* What you are asked to do:
Format every line of the data below as a JSON list of strings, one string per line, skipping blank lines. Leave the pictures out.

[Data items]
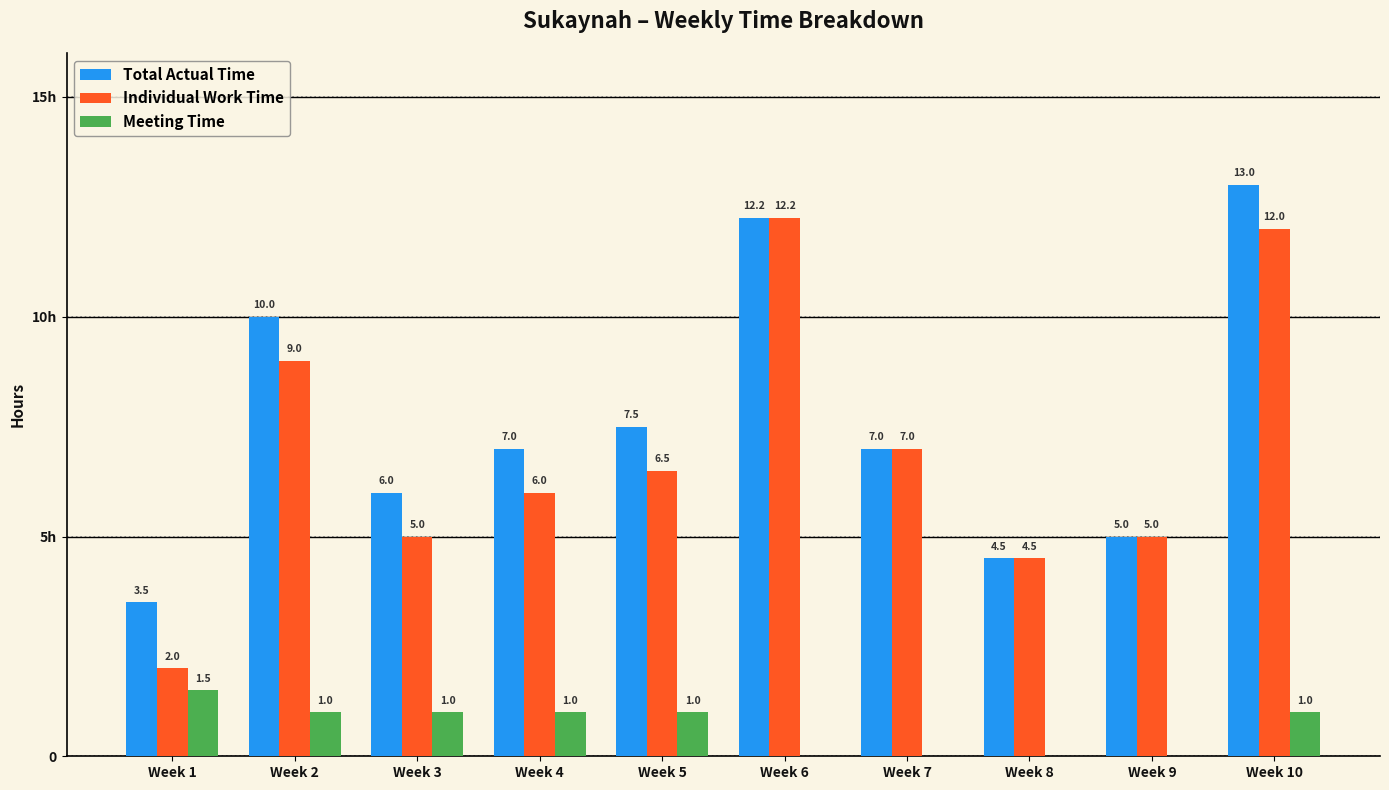

What are all the series names shown in the legend?

Total Actual Time, Individual Work Time, Meeting Time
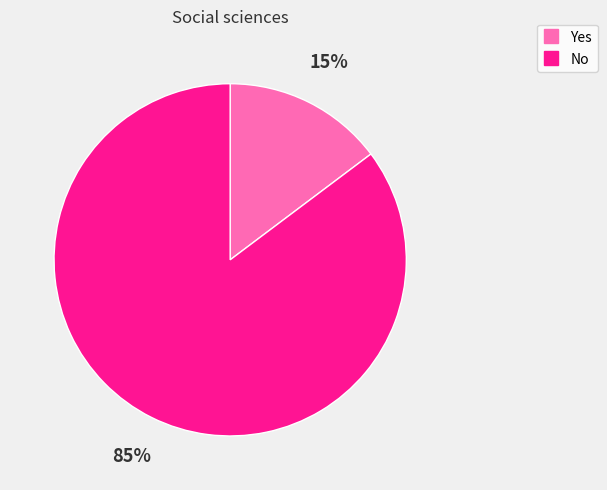

Count the number of slices in the pie.

2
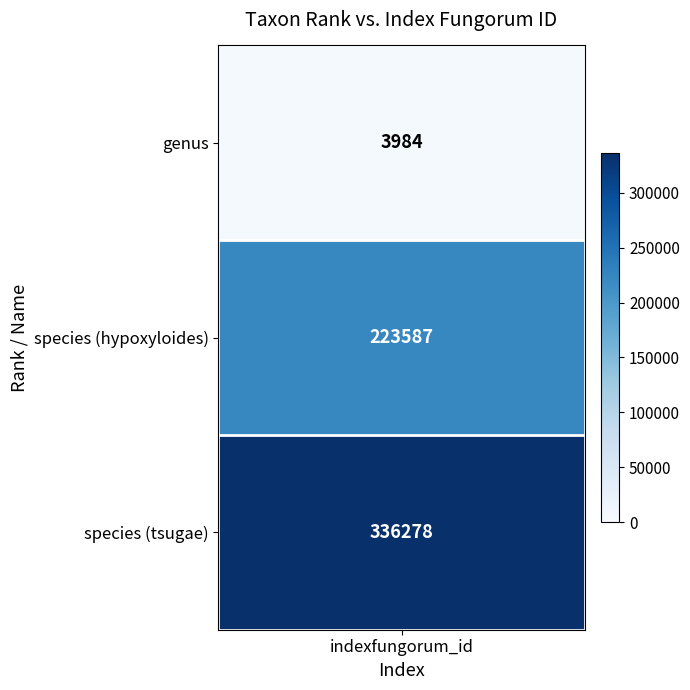

True or false: the data shows 2135 at 0.

False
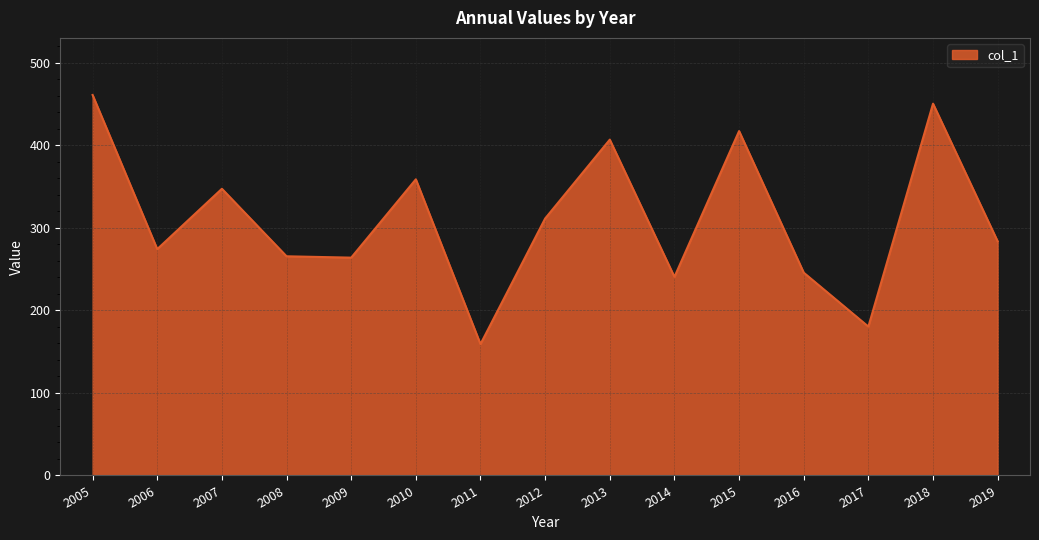

Read the value at 2011.

159.1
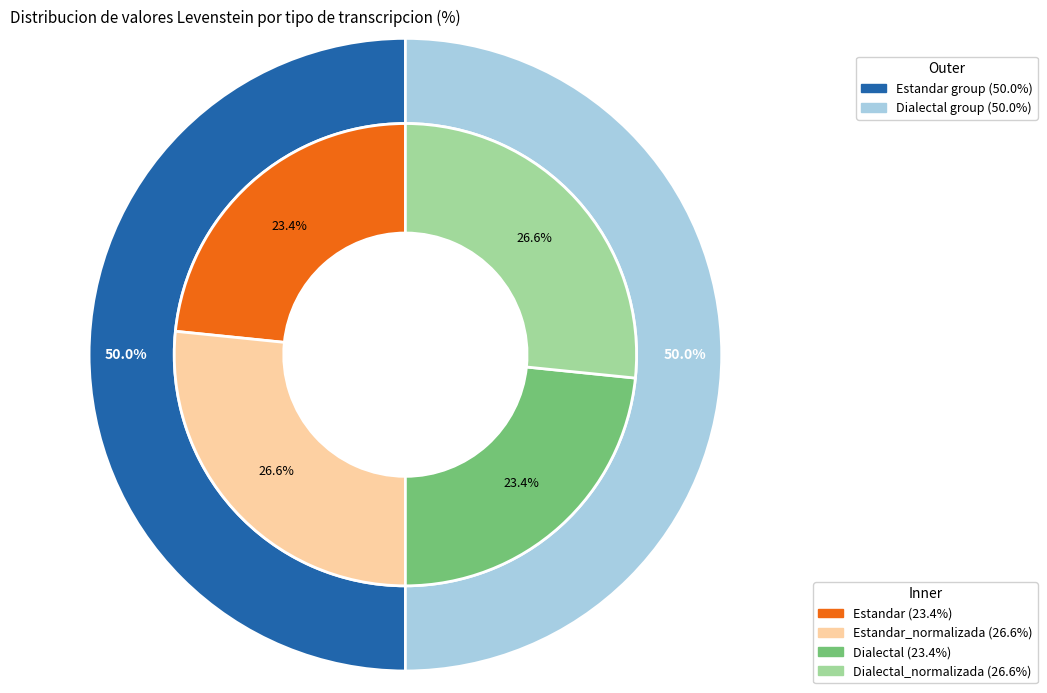

Which slice is the smallest?

Estandar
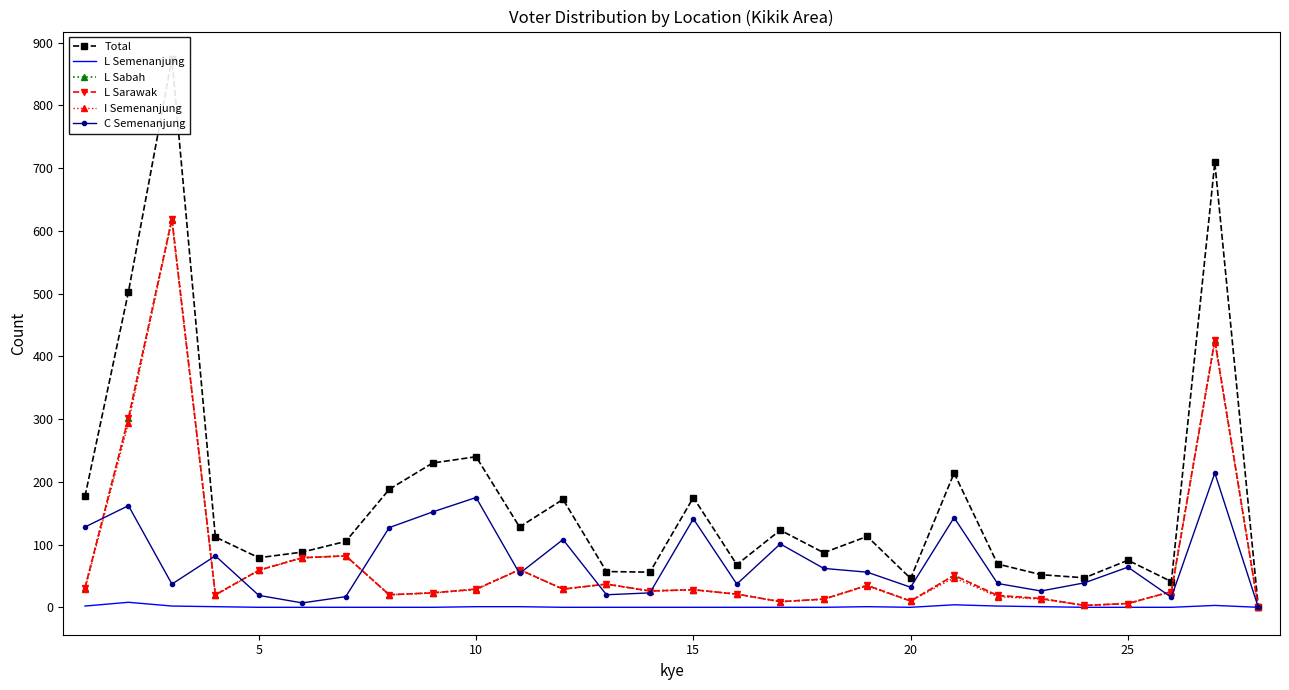

How many lines are shown in the chart?

6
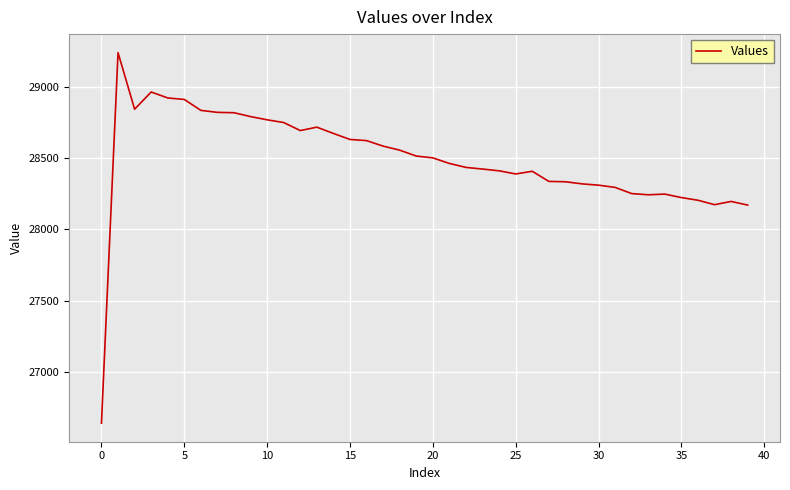

What is the minimum value shown in the chart?

26642.3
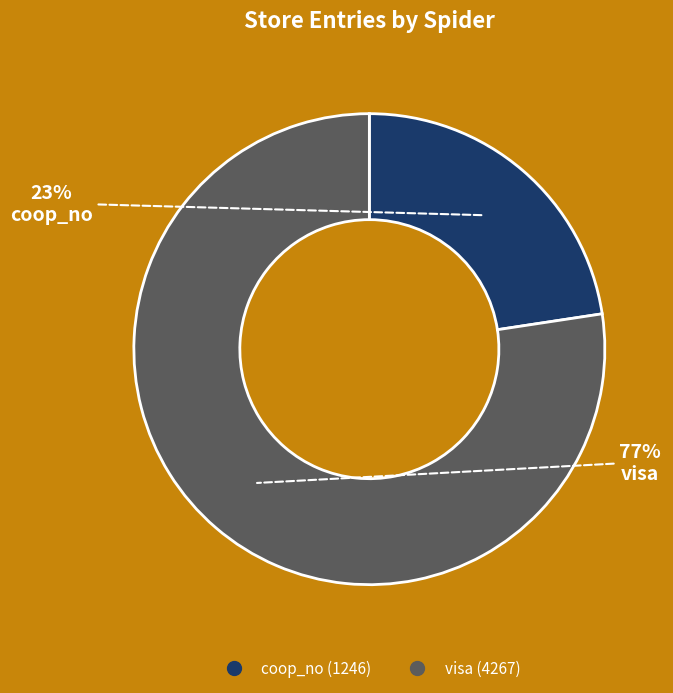

Does coop_no represent more than half of the total?

No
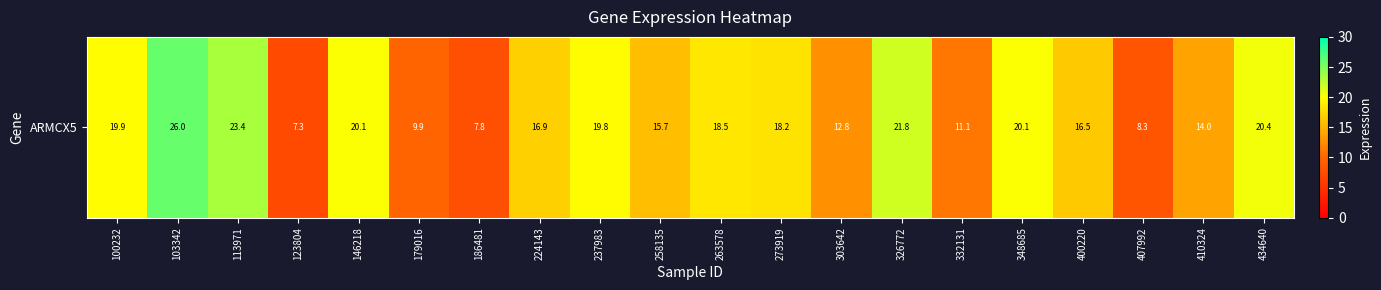

How many values exceed 18?

10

* Solution for this task:
[
  "What are all the series names shown in the legend?",
  "Total Actual Time, Individual Work Time, Meeting Time",
  "Count the number of slices in the pie.",
  "2",
  "True or false: the data shows 2135 at 0.",
  "False",
  "Read the value at 2011.",
  "159.1",
  "Which slice is the smallest?",
  "Estandar",
  "How many lines are shown in the chart?",
  "6",
  "What is the minimum value shown in the chart?",
  "26642.3",
  "Does coop_no represent more than half of the total?",
  "No",
  "How many values exceed 18?",
  "10"
]